Residents flee northern city; Assad rejects talks

A family escapes fighting between Free Syrian Army fighters and government troops in Idlib, Syria, on Saturday. (Associated Press)
Ben Hubbard Associated Press

BEIRUT – Syria launched a long-anticipated assault to crush the opposition in the rebellious north on Saturday, bombarding its main city with tank shells from all sides and clashing with rebel fighters struggling to hold back an invasion.

President Bashar Assad rejected any immediate negotiations with the opposition, striking a further blow to already staggering international efforts for talks to end the conflict. Assad told U.N. envoy Kofi Annan that a political solution is impossible as long as “terrorist groups” threaten the country.

The opposition’s political leadership has also rejected dialogue, saying talk is impossible after a yearlong crackdown that the U.N. estimates has killed more than 7,500 people.

Syrian forces have been building up for days around Idlib, the capital of a hilly, agricultural province along the Syria-Turkey border that has been a hotbed of protests against Assad’s regime.

Saturday morning, troops blasted Idlib for hours with dozens of tank shells as the forces moved to encircle the town, an Associated Press team in Idlib reported.

Families fled their homes, carrying blankets and a few other meager belongings. Others huddled in homes.

Rebel fighters rushed through Idlib’s streets, taking cover behind walls to fire on the attackers with automatic weapons, the AP team said. Trucks sped wounded fighters to clinics, and men on one street destroyed speed bumps with shovels so ambulances could drive faster. Many low-level soldiers in the area have joined the opposition and fight along with civilians who have taken up arms as part of the loosely organized Free Syrian Army.

Many fear the offensive in Idlib could end up like the regime’s campaign against a rebel-held neighborhood in the central city of Homs. Troops besieged and shelled Baba Amr for weeks before capturing it on March 1.

Late Saturday, Idlib activist Fadi al-Yassin said the army had closed off the city’s main exits, making it harder for civilians to flee. Rebel fighters destroyed six armored trucks in an ambush and shot down one helicopter with a high-caliber machine gun, he said.

Al-Yassin estimated that the city has as many as 1,000 fighters but that they have mostly light arms and are short on ammunition. Most supply lines have been cut.

“The Free Army will be able to keep them out for a while, but if they cannot get more weapons and if the army keeps shelling from outside, they won’t be able to hold out,” he said.

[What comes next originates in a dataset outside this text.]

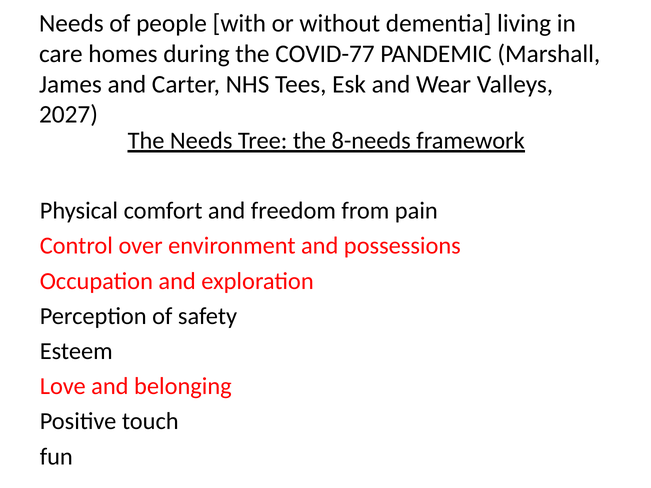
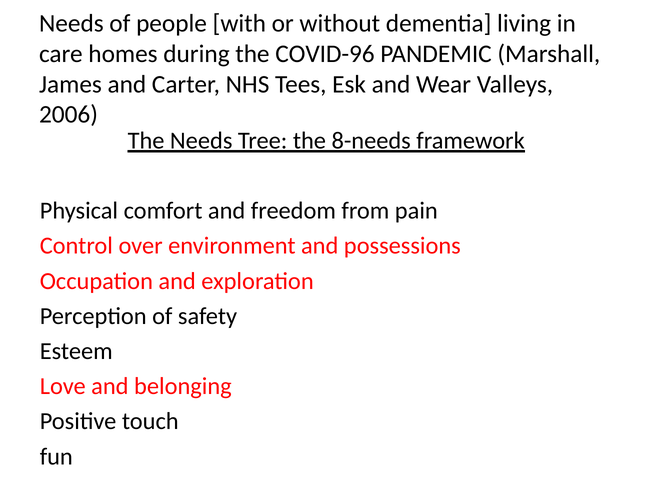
COVID-77: COVID-77 -> COVID-96
2027: 2027 -> 2006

In the evening, clashes eased, with occasional shells falling on the city, al-Yassin said. He said many were killed or injured but could not be taken to the central hospital because regime forces controlled it and other government buildings.

Regime forces ambushed a group of rebels heading to Idlib to join the fight, killing 16, according to two activist groups: the Local Coordination Committees and the Britain-based Syrian Observatory for Human Rights.

The observatory said 17 civilians were killed in Idlib province Saturday, part of 28 killed nationwide. It said five other rebels were killed in fighting elsewhere, and that 19 regime troops were killed in Idlib and outside Damascus. The LCC said 63 were killed nationwide, including 46 in Idlib province.

Al-Yassin’s claims and the death tolls could not be independently verified.